Несостоявшиеся фото: Иосиф Бродский и Людмила Зыкина
С Иосифом Бродским меня познакомила замечательная продавщица Люся, которая работала в Доме книги на Невском в отделе поэзии. Почему-то она решила, что меня надо непременно познакомить с Бродским. Его тогда, конечно, не издавали, хотя я помню публикацию в газете, как кто-то иронизировал по поводу его стихов.
У нас с Бродским было три с половиной года разницы, но на момент знакомства он мне казался взрослым человеком. Понятно почему: мне тогда было лет семнадцать с небольшим, а ему, соответственно, двадцать один.
Бродскому я чем-то понравился, он стал со мной общаться, водил меня по местам своей «боевой славы», показывал мне путь в Третье охранное отделение на Фонтанке, с Пантелеймоновской улицы. Он рассказывал, как его возили в бывшее Третье охранное отделение, но потом я узнал, что Иосифа осудили в самом обыкновенном рабоче-крестьянском – даже не суде, а каком-то помещении.
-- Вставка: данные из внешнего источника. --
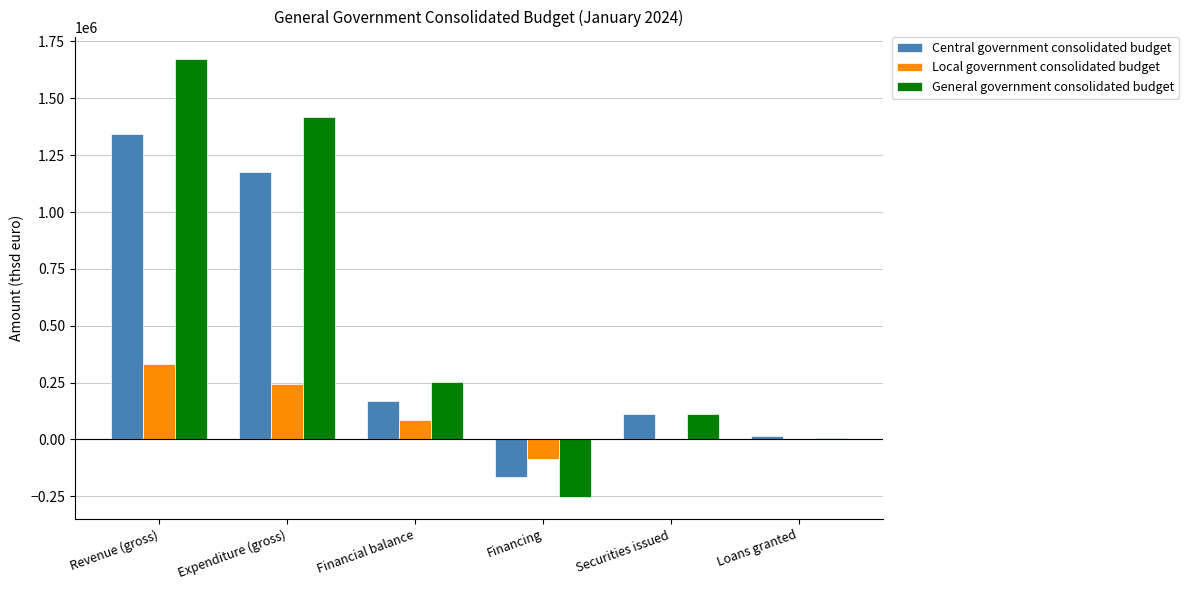

Is it true that General government consolidated budget equals 6089 at Loans granted?

True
Приятно, что Иосиф был ко мне расположен. Но, к сожалению, его я так и не снял. Хотя придумал, как бы это следовало сделать. В Доме Мурузи (бывшем доходном доме, расположенном на углу улиц Пестеля и Короленко) у Бродского была потрясающая комната-колодец. Квартиры в старых дореволюционных домах «нарезали», а высота потолков оставалась прежней. Вот и получались такие вытянутые вверх помещения.
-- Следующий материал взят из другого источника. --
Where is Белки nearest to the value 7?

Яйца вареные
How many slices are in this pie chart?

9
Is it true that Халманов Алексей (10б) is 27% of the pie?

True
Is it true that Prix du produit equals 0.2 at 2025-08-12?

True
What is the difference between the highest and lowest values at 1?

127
Кстати, Дом Мурузи в Петербурге, построенный в 1874−1877 годах для князя Александра Дмитриевича Мурузи, когда-то считался одним из самых роскошных, в этом доме жили Зинаида Гиппиус с Дмитрием Мережковским, Николай Лесков, известные философы. Все стены в комнате Бродского, кроме окна, были в книгах. И я представлял, что каким-то образом закреплюсь на потолке, причем меня не очень волновало – как. Внизу будет сидеть Иосиф, и я его сниму в этом «колодце». И пока я пытался достать широкоугольный объектив, который для этой съемки нужен был непременно, Бродского выслали из страны. Так что замечательный кадр так и не был реализован, и он остался только у меня в голове.
Кстати, второй подобный случай произошел с Людмилой Зыкиной. Ситуация сложилась несколько парадоксальная, потому что Зыкина – совсем не мой персонаж. Но мне предложили сфотографировать ее, и я с удовольствием согласился – правда, на своих условиях: не в ее шали и москонцертовских костюмах, без пресловутого кокошника и ансамбля. Я хотел сделать портрет в стиле Малявина – нечто подлинное, красивое, пусть русское, но в потрясающем малявинско-кустодиевском ключе. Однако ответа не последовало, и съемка не состоялась. Может быть, подумали: «Обычный фотограф, а ставит условия самой Зыкиной!»
Случалось, что и я отказывал. Сейчас понимаю, что в каких-то моментах погорячился. Однажды мне позвонили из приемной одного члена политбюро с просьбой фотографировать его, и меня тогда даже растрогало это предложение. Это был приятный человек, но я сказал: «Воспитывайте у себя, в политбюро, фотографа, пусть он вас и снимает!» На удивление, никаких карательных мер не последовало. Наверное, просто передали, что я занят.